OREGON Sections 316.683 and 316-680 of the Oregon Revised Statutes and Oregon
Administrative Rule Section 150-316.680-(B) provide that "state exempt-interest
dividends" that are paid by a regulated investment company, such as the Oregon
Fund, and designated by it as such in a written notice mailed to its
shareholders not later than 60 days after the close of its taxable year will be
excluded from the shareholders' income for purposes of Oregon's personal income
tax. "State exempt-interest dividends" include distributions of interest
attributable both to obligations of the state of Oregon and its political
subdivisions and to obligations of the U.S., its territories (including Puerto
Rico, Guam and the Virgin Islands) and possessions of any U.S. authority,
commission or instrumentality.
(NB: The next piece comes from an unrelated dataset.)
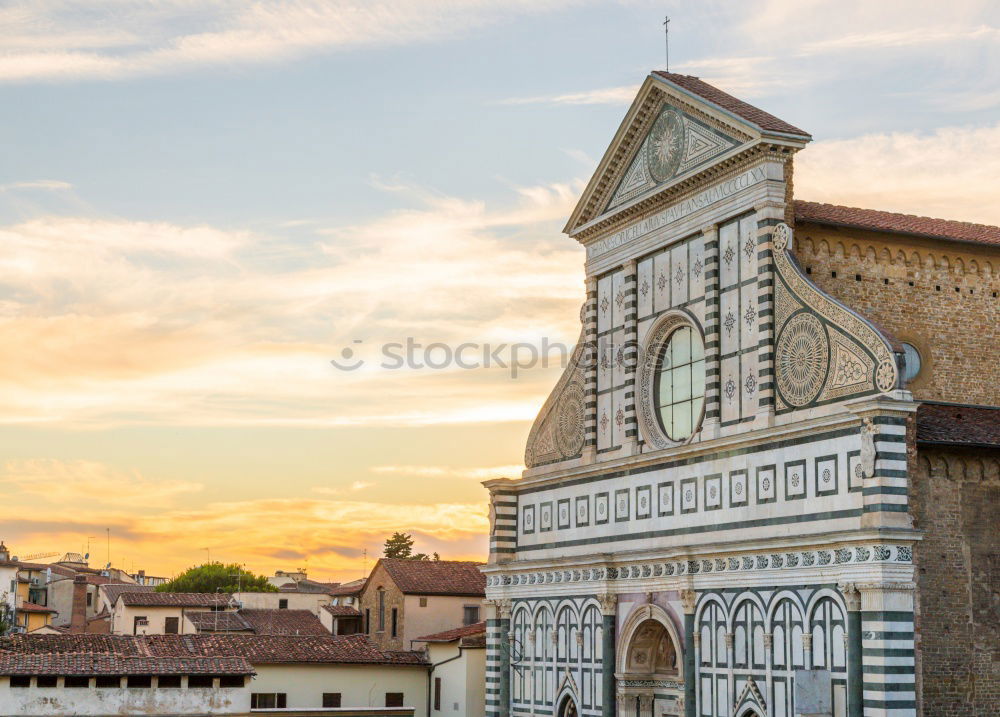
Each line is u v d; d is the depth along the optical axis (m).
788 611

Corporate shareholders generally are subject to
the Oregon corporation excise and income tax on distributions from the fund.
Dividends paid from interest earned on indirect U.S. government obligations
(GNMAs, FNMAs, etc.) or obligations of other states and their political
subdivisions are fully taxable. To the extent that such taxable investments are
made by the fund for temporary or defensive purposes, the distributions will be
taxable.

Any distributions of capital gain earned by the fund are included in each
shareholder's Oregon taxable income as dividend income and capital gain,
respectively, and are taxed at ordinary income tax rates. However, a shareholder
may defer gain on the sale or other disposition of a capital asset by
reinvesting in a qualified investment fund within six months.

PENNSYLVANIA Sections 301 and 303 of the Tax Reform Code of Pennsylvania states
that interest income derived from obligations that are statutorily free from
state or local taxation under the laws of the Commonwealth of Pennsylvania or
under the laws of the U.S. is exempt from state personal income tax. Such exempt
obligations include obligations issued by the Commonwealth of Pennsylvania, any
public authority, commission, board or other state agency, any political
subdivision of the state or its public authority, and exempt obligations of the
U.S. or its territories (including Puerto Rico, Guam and the Virgin Islands).
Sections 301 and 303 of the Code of Pennsylvania states that interest derived by
an investment trust, such as the Pennsylvania Fund, from such exempt obligations
is not subject to state, personal or corporate net income tax. Fund
distributions and the value of fund shares, however, generally are included in
the tax base in determining the corporation capital stock or foreign franchise
tax. Distributions paid from interest earned on indirect U.S. government
obligations (GNMAs, FNMAs, etc.) or obligations of other states and their
political subdivisions are fully taxable. To the extent that such taxable
investments are made by the fund for temporary or defensive purposes, the
distributions will be taxable. Distributions paid by the fund also are generally
exempt from the Philadelphia School District Investment Income Tax.

Any distributions of net short-term and long-term capital gain earned by the
fund are included in each shareholder's Pennsylvania taxable income and are
taxed at ordinary income tax rates.

Shareholders of the fund who are subject to the Pennsylvania personal property
tax in their county of residence will be exempt from county personal property
tax to the extent that the portfolio of the fund consists of exempt obligations
described above on the annual assessment date of January 1. Information
regarding the portion of the value of the shares, if any, which is subject to
the Pennsylvania personal property tax will be provided to shareholders of the
fund.

PUERTO RICO For U.S. citizens and residents, exempt-interest dividends received
from the Puerto Rico Fund generally are exempt from U.S. federal and state
personal income taxation in all states that impose an income tax, pursuant to
section 103 of the Internal Revenue Code and 31 U.S.C. section 3124. For Puerto
Rico taxpayers, exempt-interest dividends, to the extent derived from Puerto
Rico, Guam and Virgin Island obligations, generally will be exempt from Puerto
Rico taxation pursuant to a ruling received by the fund dated May 24, 1996.